** Opening STUDY TEXT block **
# Actual Overhead Percentage



## James1979 (Jan 15, 2011)

Can anybody tell me why you deduct your profit margin when calculating actual overhead percentage?
The calculation to determine overhead percentage is as follows:

Annual Turnover - Net Overheads - Profit percentage and risk(as a percentage of annual turnover) = Net turnover

Net Overheads/Net Turnover *100= Actual overhead percentage


Why do you deduct a profit percentage to get Net Turnover?

Cheers any help on this would be appreciated


----------



## piercekiltoff (May 28, 2009)

James1979 said:


> Can anybody tell me why you deduct your profit margin when calculating actual overhead percentage?
> The calculation to determine overhead percentage is as follows:
> 
> Annual Turnover - Net Overheads - Profit percentage and risk(as a percentage of annual turnover) = Net turnover
> ...


Because you should always make a profit.


----------



## Mike's Plumbing (Jul 19, 2010)

James1979 said:


> Can anybody tell me why you deduct your profit margin when calculating actual overhead percentage?
> The calculation to determine overhead percentage is as follows:
> 
> Annual Turnover - Net Overheads - Profit percentage and risk(as a percentage of annual turnover) = Net turnover
> ...


Well, it all depends on what your approach is, when you figure a bid you use a formula right? 

I don't use words like "net turnover" but profit is something you add to a bid, normally it's a percentage. Overhead is also something you add to a bid. When wanting to calculate my overhead for the quarter I make certain deductions to arrive at actual overhead. But in the end overhead is just part of the formula. I express overhead as a percentage of sales in my calculations so in order for me to arrive at a correct number I have to deduct profit. 

Does that make any sense?

Mike


----------



## thom (Nov 3, 2006)

Overhead, as a percentage of revenue will vary with different levels of profit margin but will be stable based on job costs. Knowing your overhead costs as a function of variable job costs will then give you more useful information. 

Put another way, you want to add your profit onto the total job costs, including overhead costs. In order to do that, you need to calculate your overhead costs as a function of variable (job) costs.


----------



## katoman (Apr 26, 2009)

Mike will probably get a kick out of this. My method - I know what my overhead is per month. I incorporate this into my rate. 

Whether hourly, daily or weekly, I know how much is going towards overhead. 

I keep it simple. What percentage it is is secondary. Who cares? As long as you know how much it is and include it in the quote.


----------



## Mike's Plumbing (Jul 19, 2010)

katoman said:


> Mike will probably get a kick out of this. My method - I know what my overhead is per month. I incorporate this into my rate.
> 
> Whether hourly, daily or weekly, I know how much is going towards overhead.
> 
> I keep it simple. What percentage it is is secondary. Who cares? As long as you know how much it is and include it in the quote.
** Closing STUDY TEXT block **
** Opening ENTRIES SHOWN block **
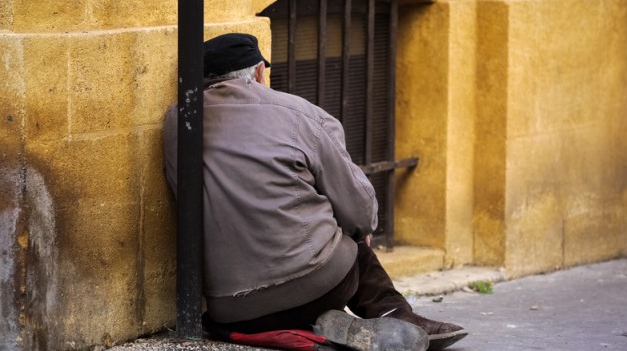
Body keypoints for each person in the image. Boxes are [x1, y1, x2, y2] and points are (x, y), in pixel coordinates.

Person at [163, 33, 467, 350]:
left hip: (231, 309)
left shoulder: (176, 121)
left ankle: (313, 324)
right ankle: (398, 316)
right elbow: (359, 210)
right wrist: (359, 229)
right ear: (258, 73)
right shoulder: (301, 115)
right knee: (352, 233)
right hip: (316, 287)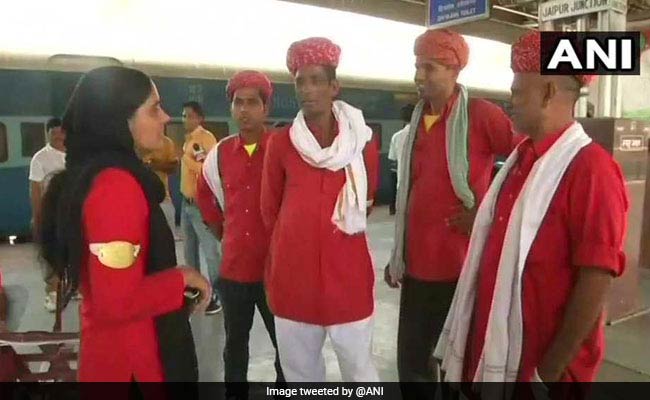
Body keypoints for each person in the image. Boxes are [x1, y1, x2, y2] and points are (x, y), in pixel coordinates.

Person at [434, 31, 628, 395]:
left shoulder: (591, 170)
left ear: (549, 92)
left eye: (517, 89)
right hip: (495, 355)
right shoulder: (520, 161)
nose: (510, 99)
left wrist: (548, 373)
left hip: (538, 372)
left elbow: (596, 278)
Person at [38, 66, 211, 382]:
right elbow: (115, 302)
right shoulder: (115, 187)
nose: (165, 118)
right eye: (154, 109)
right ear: (121, 121)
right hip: (133, 364)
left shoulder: (98, 175)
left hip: (111, 358)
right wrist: (182, 278)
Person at [385, 29, 517, 393]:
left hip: (460, 266)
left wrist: (487, 212)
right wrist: (398, 254)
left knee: (455, 362)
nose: (419, 76)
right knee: (411, 361)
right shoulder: (415, 122)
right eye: (417, 67)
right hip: (416, 267)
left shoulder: (481, 115)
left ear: (454, 70)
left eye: (429, 67)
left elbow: (526, 161)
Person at [261, 37, 380, 382]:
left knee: (361, 372)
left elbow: (365, 204)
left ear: (334, 86)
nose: (307, 89)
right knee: (301, 376)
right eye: (300, 81)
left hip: (349, 281)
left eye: (316, 80)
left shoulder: (361, 143)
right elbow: (270, 210)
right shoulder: (281, 143)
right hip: (293, 282)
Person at [197, 70, 284, 399]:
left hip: (275, 271)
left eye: (252, 103)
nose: (244, 110)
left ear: (265, 108)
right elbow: (204, 194)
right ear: (231, 108)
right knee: (235, 344)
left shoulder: (281, 149)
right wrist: (223, 231)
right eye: (238, 103)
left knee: (283, 344)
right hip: (234, 270)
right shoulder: (220, 153)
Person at [180, 101, 222, 314]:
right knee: (189, 251)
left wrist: (187, 160)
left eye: (188, 116)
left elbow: (207, 169)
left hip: (199, 204)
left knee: (210, 251)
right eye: (183, 115)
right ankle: (196, 292)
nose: (184, 119)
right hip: (185, 204)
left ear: (199, 118)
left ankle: (218, 294)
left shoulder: (204, 139)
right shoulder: (189, 140)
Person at [29, 118, 66, 312]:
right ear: (48, 134)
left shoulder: (75, 155)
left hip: (71, 215)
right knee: (50, 255)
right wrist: (37, 217)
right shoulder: (40, 158)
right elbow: (35, 189)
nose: (59, 136)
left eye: (62, 132)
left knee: (74, 251)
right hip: (50, 216)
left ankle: (73, 287)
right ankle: (52, 293)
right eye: (54, 133)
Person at [138, 135, 179, 238]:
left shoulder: (166, 143)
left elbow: (173, 167)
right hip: (139, 198)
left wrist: (154, 164)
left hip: (162, 199)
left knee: (167, 239)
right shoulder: (135, 141)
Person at [387, 104, 414, 215]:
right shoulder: (424, 134)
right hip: (420, 184)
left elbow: (392, 158)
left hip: (402, 182)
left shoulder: (396, 136)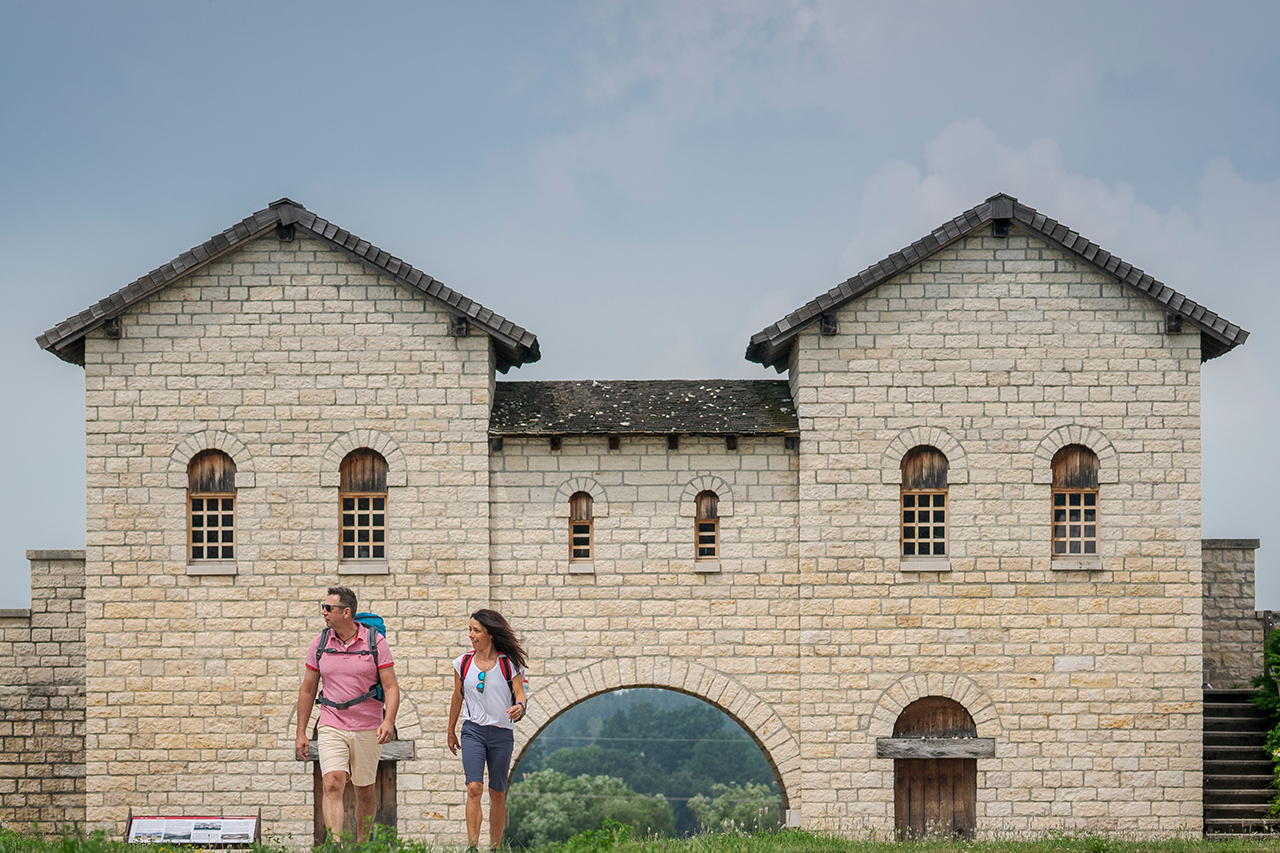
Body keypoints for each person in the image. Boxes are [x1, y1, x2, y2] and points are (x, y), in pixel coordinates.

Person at [295, 586, 400, 843]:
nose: (323, 613)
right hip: (331, 722)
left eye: (328, 608)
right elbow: (308, 690)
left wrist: (388, 721)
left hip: (367, 724)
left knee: (365, 791)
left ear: (346, 612)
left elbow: (391, 686)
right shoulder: (319, 644)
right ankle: (336, 846)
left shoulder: (375, 642)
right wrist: (300, 732)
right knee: (332, 782)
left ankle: (363, 846)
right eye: (323, 607)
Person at [447, 609, 528, 853]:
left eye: (476, 630)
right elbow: (457, 697)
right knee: (474, 788)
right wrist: (451, 730)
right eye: (470, 629)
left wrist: (520, 707)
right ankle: (472, 847)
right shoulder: (462, 663)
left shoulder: (508, 664)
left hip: (501, 733)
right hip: (473, 731)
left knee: (497, 792)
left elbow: (521, 694)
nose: (470, 635)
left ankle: (495, 848)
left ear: (490, 634)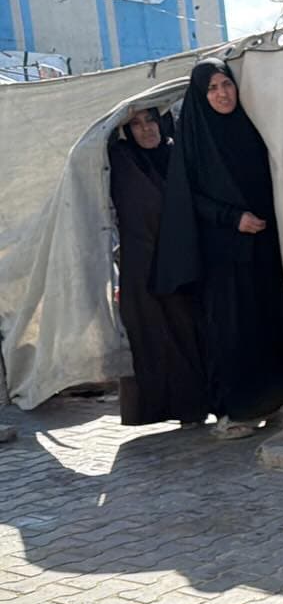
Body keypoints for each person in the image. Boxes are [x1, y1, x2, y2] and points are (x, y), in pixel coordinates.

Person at [154, 58, 283, 440]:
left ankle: (278, 400)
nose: (222, 94)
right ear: (202, 96)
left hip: (265, 246)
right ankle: (237, 412)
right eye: (212, 89)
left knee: (271, 322)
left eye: (226, 85)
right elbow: (188, 197)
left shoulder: (250, 127)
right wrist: (232, 218)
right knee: (233, 330)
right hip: (223, 253)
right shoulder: (195, 138)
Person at [107, 107, 208, 427]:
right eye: (135, 124)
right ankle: (167, 408)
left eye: (150, 120)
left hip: (184, 260)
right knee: (154, 337)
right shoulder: (123, 161)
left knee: (191, 332)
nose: (146, 129)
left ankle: (198, 405)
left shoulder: (177, 154)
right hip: (143, 265)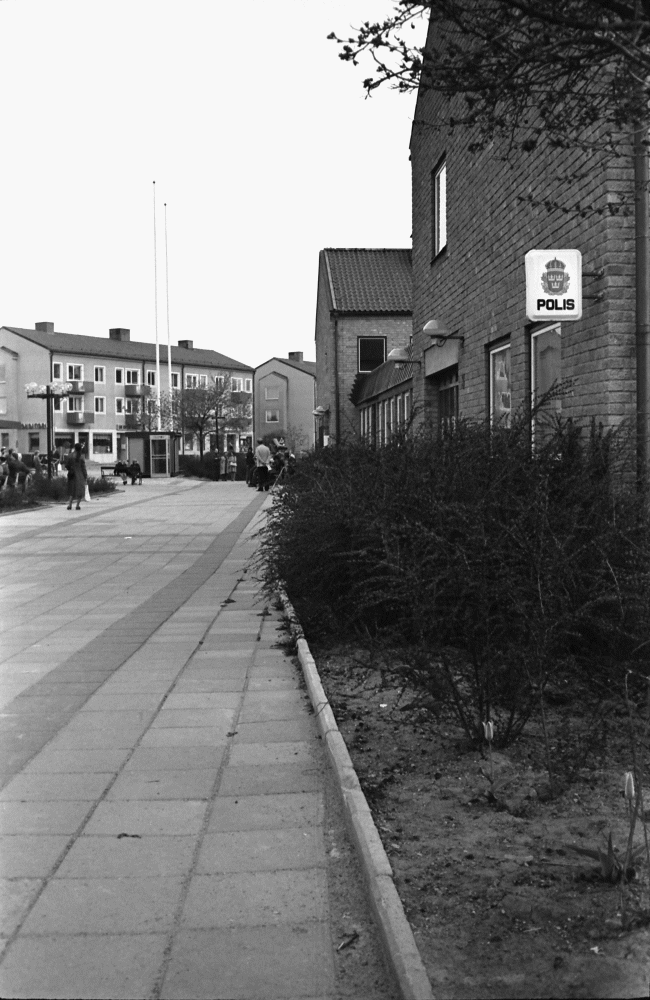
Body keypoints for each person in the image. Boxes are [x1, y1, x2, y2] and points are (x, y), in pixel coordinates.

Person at [65, 442, 87, 510]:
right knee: (80, 490)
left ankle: (69, 505)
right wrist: (85, 475)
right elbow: (83, 468)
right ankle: (77, 505)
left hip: (72, 474)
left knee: (72, 490)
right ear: (80, 448)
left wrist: (70, 469)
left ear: (74, 448)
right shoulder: (81, 457)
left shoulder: (70, 455)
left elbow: (66, 465)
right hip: (80, 475)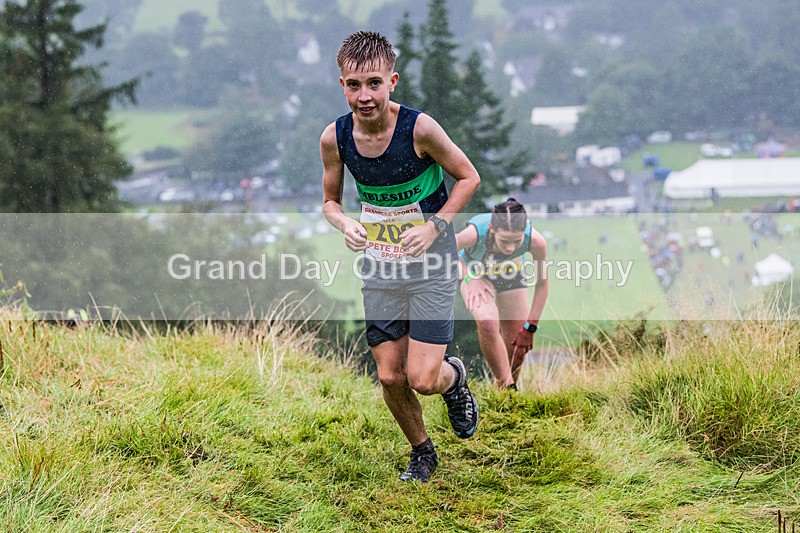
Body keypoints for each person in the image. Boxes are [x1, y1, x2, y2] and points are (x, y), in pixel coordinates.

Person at [320, 31, 481, 483]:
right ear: (342, 85)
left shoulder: (420, 129)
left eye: (374, 83)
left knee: (423, 378)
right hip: (381, 263)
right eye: (354, 85)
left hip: (431, 263)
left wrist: (434, 227)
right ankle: (422, 453)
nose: (364, 95)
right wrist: (346, 224)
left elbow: (468, 178)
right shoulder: (334, 138)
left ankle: (455, 379)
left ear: (392, 81)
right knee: (391, 377)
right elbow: (331, 201)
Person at [456, 199, 549, 390]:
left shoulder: (536, 242)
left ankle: (503, 394)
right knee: (487, 322)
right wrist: (469, 277)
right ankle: (509, 389)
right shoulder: (475, 232)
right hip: (475, 275)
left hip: (510, 276)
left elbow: (542, 285)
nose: (510, 248)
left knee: (517, 347)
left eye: (517, 241)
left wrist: (530, 328)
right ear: (492, 228)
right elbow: (444, 249)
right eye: (504, 241)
** Closing ENTRIES SHOWN block **
- **WORK TO COMPLETE**: List each distinct username that heads a post in the overhead percentage thread, in order of first appearance.

- **SOLVED EXERCISE**: James1979, piercekiltoff, Mike's Plumbing, thom, katoman